__GIVEN ENTRIES__:
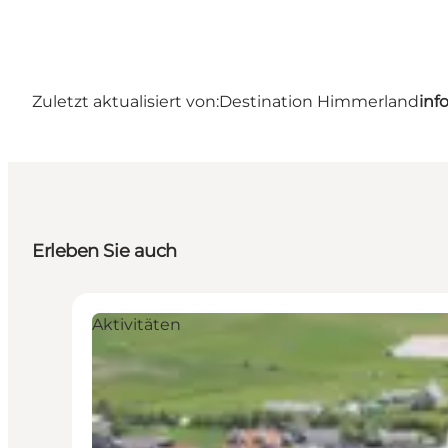
Zuletzt aktualisiert von:
Destination Himmerland
inf
Erleben Sie auch
Aktivitäten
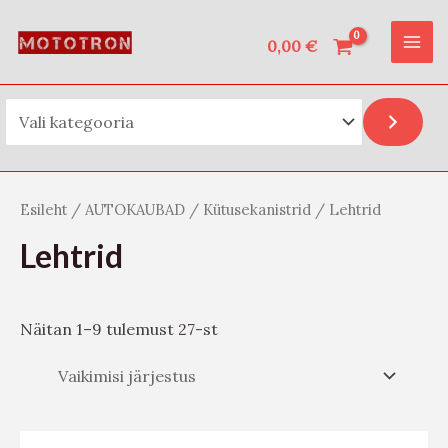
Vali kategooria
Skip
O
MAI
to
0,00
€
t
ME
content
s
i
Esileht
/
AUTOKAUBAD
/
Kütusekanistrid
/ Lehtrid
Lehtrid
Näitan 1–9 tulemust 27-st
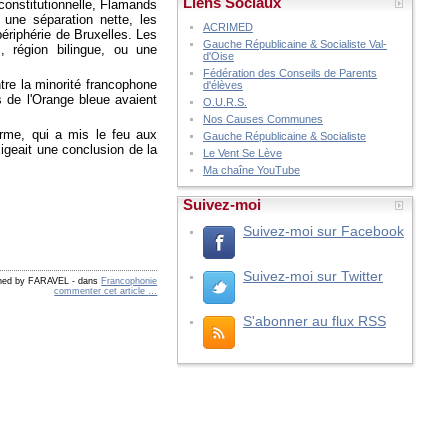
Liens Sociaux
 constitutionnelle, Flamands
 une séparation nette, les
ACRIMED
périphérie de Bruxelles. Les
Gauche Républicaine & Socialiste Val-
, région bilingue, ou une
d'Oise
Fédération des Conseils de Parents
tre la minorité francophone
d'élèves
s de l'Orange bleue avaient
O.U.R.S.
Nos Causes Communes
rme, qui a mis le feu aux
Gauche Républicaine & Socialiste
igeait une conclusion de la
Le Vent Se Lève
Ma chaîne YouTube
Suivez-moi
Suivez-moi sur Facebook
Suivez-moi sur Twitter
shed by FARAVEL
-
dans
Francophonie
commenter cet article
…
S'abonner au flux RSS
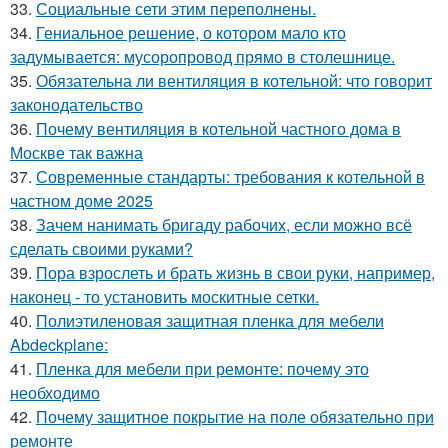
33.
Социальные сети этим переполнены.
34.
Гениальное решение, о котором мало кто
задумывается: мусоропровод прямо в столешнице.
35.
Обязательна ли вентиляция в котельной: что говорит
законодательство
36.
Почему вентиляция в котельной частного дома в
Москве так важна
37.
Современные стандарты: требования к котельной в
частном доме 2025
38.
Зачем нанимать бригаду рабочих, если можно всё
сделать своими руками?
39.
Пора взрослеть и брать жизнь в свои руки, например,
наконец - то установить москитные сетки.
40.
Полиэтиленовая защитная пленка для мебели
Abdeckplane:
41.
Пленка для мебели при ремонте: почему это
необходимо
42.
Почему защитное покрытие на поле обязательно при
ремонте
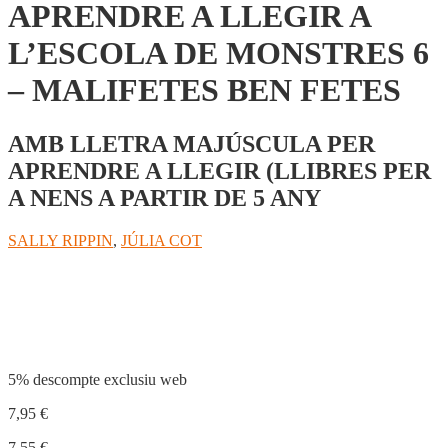
APRENDRE A LLEGIR A
L’ESCOLA DE MONSTRES 6
– MALIFETES BEN FETES
AMB LLETRA MAJÚSCULA PER
APRENDRE A LLEGIR (LLIBRES PER
A NENS A PARTIR DE 5 ANY
SALLY RIPPIN
,
JÚLIA COT
Compartir
5% descompte exclusiu web
7,95
€
7,55
€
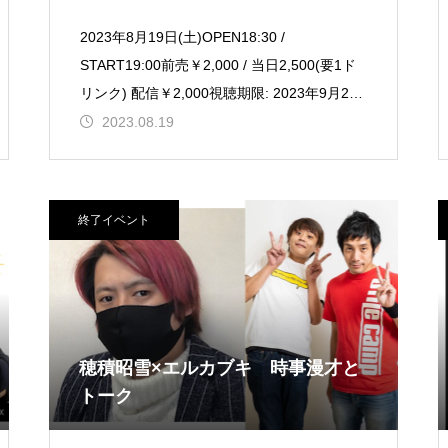
2023年8月19日(土)OPEN18:30 /
START19:00前売￥2,000 / 当日2,500(要1ド
リンク) 配信￥2,000視聴期限: 2023年9月2日
(土) 23:59 まで
2023.08.19
終了イベント
穂積昭雪×エルカブキ 時事漫才と
トーク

__WHAT IS EXPECTED__: Quote, line for line, the text read from all of the records above. Leave the pictures out of your answer.

__RESPONSE AREA__:
Zuletzt aktualisiert von:
Destination Himmerland
inf
Erleben Sie auch
Aktivitäten
Vali kategooria
Skip
O
MAI
to
0,00
€
t
ME
content
s
i
Esileht
/
AUTOKAUBAD
/
Kütusekanistrid
/ Lehtrid
Lehtrid
Näitan 1–9 tulemust 27-st
Liens Sociaux
 constitutionnelle, Flamands
 une séparation nette, les
ACRIMED
périphérie de Bruxelles. Les
Gauche Républicaine & Socialiste Val-
, région bilingue, ou une
d'Oise
Fédération des Conseils de Parents
tre la minorité francophone
d'élèves
s de l'Orange bleue avaient
O.U.R.S.
Nos Causes Communes
rme, qui a mis le feu aux
Gauche Républicaine & Socialiste
igeait une conclusion de la
Le Vent Se Lève
Ma chaîne YouTube
Suivez-moi
Suivez-moi sur Facebook
Suivez-moi sur Twitter
shed by FARAVEL
-
dans
Francophonie
commenter cet article
…
S'abonner au flux RSS
33.
Социальные сети этим переполнены.
34.
Гениальное решение, о котором мало кто
задумывается: мусоропровод прямо в столешнице.
35.
Обязательна ли вентиляция в котельной: что говорит
законодательство
36.
Почему вентиляция в котельной частного дома в
Москве так важна
37.
Современные стандарты: требования к котельной в
частном доме 2025
38.
Зачем нанимать бригаду рабочих, если можно всё
сделать своими руками?
39.
Пора взрослеть и брать жизнь в свои руки, например,
наконец - то установить москитные сетки.
40.
Полиэтиленовая защитная пленка для мебели
Abdeckplane:
41.
Пленка для мебели при ремонте: почему это
необходимо
42.
Почему защитное покрытие на поле обязательно при
ремонте
APRENDRE A LLEGIR A
L’ESCOLA DE MONSTRES 6
– MALIFETES BEN FETES
AMB LLETRA MAJÚSCULA PER
APRENDRE A LLEGIR (LLIBRES PER
A NENS A PARTIR DE 5 ANY
SALLY RIPPIN
,
JÚLIA COT
Compartir
5% descompte exclusiu web
7,95
€
7,55
€
2023年8月19日(土)OPEN18:30 /
START19:00前売￥2,000 / 当日2,500(要1ド
リンク) 配信￥2,000視聴期限: 2023年9月2日
(土) 23:59 まで
2023.08.19
終了イベント
穂積昭雪×エルカブキ 時事漫才と
トーク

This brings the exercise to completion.